Ballinderry, Co. Tipperary
I am lucky enough to farm in a beautiful part of Ireland at Drominagh, Ballinderry on the banks of Lough Derg in Co. Tipperary. I’ve been here since 2003 and we started farming Herefords in 2005.
I really enjoy working with the Hereford breed. They are docile and gentle, but strong animals that deliver a premium product at the end of the day. They do very well on good grass, which is an aspect of farming that I am particularly interested in.
Last year I sowed a multi-species grass sward, which was innovative at the time. I decided to give it a go and see what kind of results I would get.
The idea of multi-species is that it varies the root systems in the ground, it picks up a lot of vitamins and minerals because some of the species are deeper rooted than others. This is also advantageous in dry weather conditions as some species can draw moisture from deeper in the soil. We have perennial ryegrass, we have fescue grass, we have red and white clover, and chicory and plantain.
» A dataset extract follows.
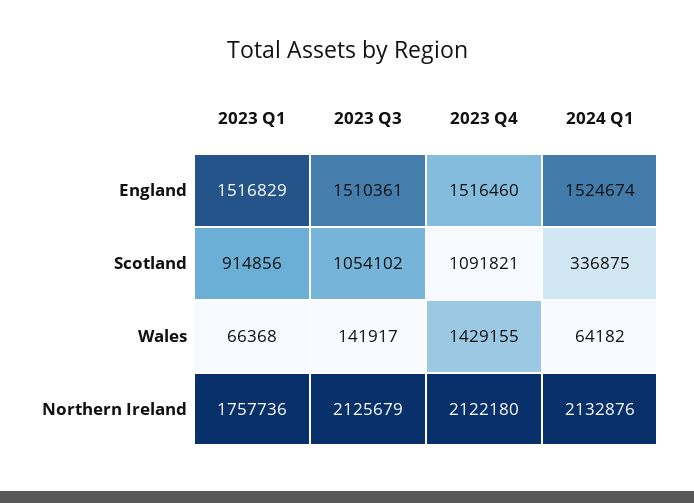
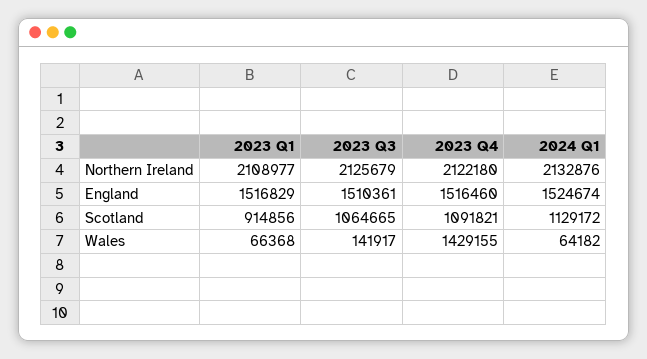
2023 Q3, Scotland: 1054102 -> 1064665
2024 Q1, Scotland: 336875 -> 1129172
2023 Q1, Northern Ireland: 1757736 -> 2108977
The chicory and plantain are the more obvious species and are the tallest in the sward. I am very happy with the results. It works very well for grazing and also for baling. It makes an extremely high quality bale that is higher in protein than a normal ryegrass bale, so it will give me extra live weight gain through the winter.

Growing this type of grass has meant that I can cut down on the amount of artificial fertilizer used on the farm. It needs little or no nitrogen because the clovers ‘fix’ nitrogen from the air and so help to promote high growth rates, while really fending for themselves. I see this as being a far more sustainable option and its evolving year on year, so that in the future I hope the farm will have no need for spreading any additional nitrogen at all.

“My Hereford herd has thrived on this grass, and I plan to continue with this type of grazing and winter feeding going forward.”

The multi-species sward is also a great benefit to pollinators and bees so it enhances the whole ecology of the farm. It is a very natural way of producing high quality feed to get the animals to produce well at the back end of the year.

I am proud to be an Irish Hereford Prime Producer, using a traditional breed that is easy to manage and gives me a premium product.